The company Wednesday announced it will collaborate with Yahoo spin-off Hortonworks to develop a Apache Hadoop implementation for its Windows Server and Windows Azure platforms.
Under the strategic partnership, Hortonworks will lend its domain expertise to help Microsoft integrate Hadoop into its Windows technology.
Microsoft said it expects to have a preview of a Hadoop-based service for Windows Azure by the end of this year, and one for Windows Server sometime in 2012. The Windows Server Hadoop implementation will work with existing Microsoft BI tools, Microsoft said in a statement.
Microsoft made the announcement at the PASS Summit, a SQL Server user conference held in Seattle.
The move will help Microsoft customers better manage their 'big data' requirements, said Microsoft corporate vice president Ted Kummert in a statement. "The next frontier is all about uniting the power of the cloud with the power of data to gain insights that simply weren't possible even just a few years ago."
Microsoft's move comes barely a week after Oracle unveiled a Hadoop-based big data appliance, along with a new Oracle NoSQL database and an open source distribution of the R programming language for statistical analysis.
Like Microsoft, Oracle said its Hadoop offering aims to tap a growing enterprise interest in big data analytics.
Just yesterday, IBM announced plans to Platform Computing a Toronto-based maker of software for managing the large computing clusters on which Hadoop typically runs.
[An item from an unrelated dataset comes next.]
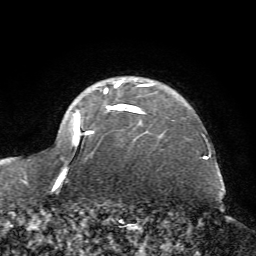
Breast MRI (dynamic contrast-enhanced), one axial slice; slice 54 of 72 in the series (ordered by position); cropped to one breast; dynamic contrast-enhanced series, time point 2 of 7 at this slice position (early post-contrast); 1.5 T; TE 4.2 ms, TR 8.7 ms; 2.2 mm slice thickness; 256 × 256 image matrix. Female patient.
Structures marked on this image (semi-automatic segmentation, software-assisted and operator-edited):
- enhancing-tissue mask used for the functional tumour volume (all voxels passing the contrast-enhancement thresholds inside the analysis volume; usually the tumour): bounding box [x1, y1, x2, y2] px = [55, 79, 152, 190]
Hadoop, an open-source software framework that supports big data applications, is increasingly attracting the attention of top IT executives for its ability to handle massive volumes of unstructured data like email content, weblogs, clickstream data, audio and video files, and sensor data.
A growing number of companies are looking to collect and analyze such unstructured data to glean new business insights. But to date they have been somewhat hampered in the because of the inherent scalability limitations of conventional relational database management products that are designed mostly to handle structured, relational data.